With the question of how to fund Maryland’s Purple Line as a backdrop, Montgomery County leaders assembled stakeholders from across the state in Annapolis last week to weigh solutions to the state’s transportation funding shortage.
A 2011 report by the Blue Ribbon Commission on Maryland Transportation Funding recommended the state find $870 million in new annual revenue for the state Transportation Trust Fund from a mix of sources, including the gas tax. Over the years, Maryland governors have raided the trust fund to balance the budget, and the fund is projected to be dry by 2017.
Councilman George L. Leventhal, who helped organize the Regional Transportation Funding Summit, said that without dedicated state funding there is no Purple Line — a 16-mile light rail line planned to connect Bethesda and New Carrollton.
The Dec. 12 summit in Annapolis reinforced the commitment of those who attended to press the General Assembly to do what needs to be done to replenish transportation dollars, said Leventhal (D-At large) of Takoma Park.
Montgomery County Executive Isiah Leggett (D) said that eight years ago he warned that unless Maryland dealt with its transportation challenges, it would stymie growth, increase project costs, and the trust fund would continue to erode.
“We did not heed that warning,” he said.
MDOT has started designing the Purple Line but the state has not dedicated money to build it.
The funding set aside for design runs out in 2014, and the state is required to identify its funding going forward before the federal government will consider subsidizing the projects.
The estimated price tag of the project also has climbed.
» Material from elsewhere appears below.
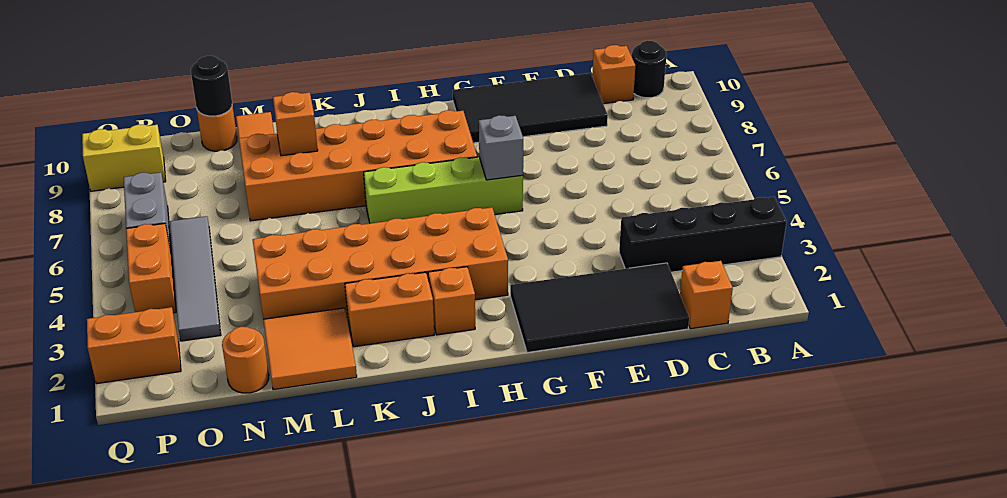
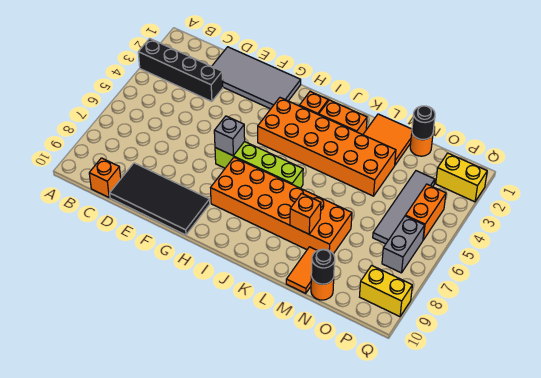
black 1x1 round brick [632,41,667,98] -> black 1x1 round brick moved to [412,106,435,139]
orange 1x1 brick [680,261,733,329] -> none
black 2x4 tile [510,263,689,353] -> grey 2x4 tile [212,47,301,109]
orange 1x2 brick [87,307,181,384] -> yellow 1x2 brick [436,153,487,202]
The Purple Line now tops $2.1 billion up from $1.9 billion.
Howard County Executive Kenneth S. Ulman (D) questioned previous approaches to push for more transportation funding at the summit.
“How many more panels, how many more meetings are we going to have before we do something different?” he asked. Ulman suggested mounting a campaign to get a message to citizens that it is worth paying more, in one way or another, to be able to get home in a decent amount of time. Washington, D.C., area commuters lose about 74 hours a year in traffic, according to a 2011 study by the Texas Transportation Institute.
But Leventhal said raising the statewide gas tax remains the fairest option for growing transportation revenue and the option favored locally. The current gas tax is 23.5 cents per gallon.
“I believe that if Gov. [Martin] O’Malley puts his considerable political muscle behind it, it can pass,” he said of an increase. “Sometimes in Annapolis, issues have to surface and resurface over and over, and in this case 2013 is the year.”
Efforts to raise the gas tax 15 cents, over three years, failed in the last General Assembly. The state’s gas tax hasn’t increased in two decades and remains below the national average of 30.9 cents.
Traditional state resources will be insufficient to fully fund projects like the Purple Line or maintain the traditional balance in MDOT’s capital program, according to a Department of Legislative Services presentation.
Breakout sessions at the summit illuminated other funding options, including public-private partnerships, tolling, local revenue options and capturing the increased land values adjacent to projects.
Sen. James C. Rosapepe (D-Dist. 21) of College Park said he and Del. Brian J. Feldman (D-Dist. 15) of Potomac plan to reintroduce their End the Gridlock constitutional amendment to grant legislative authority for creating a comprehensive transportation investment plan.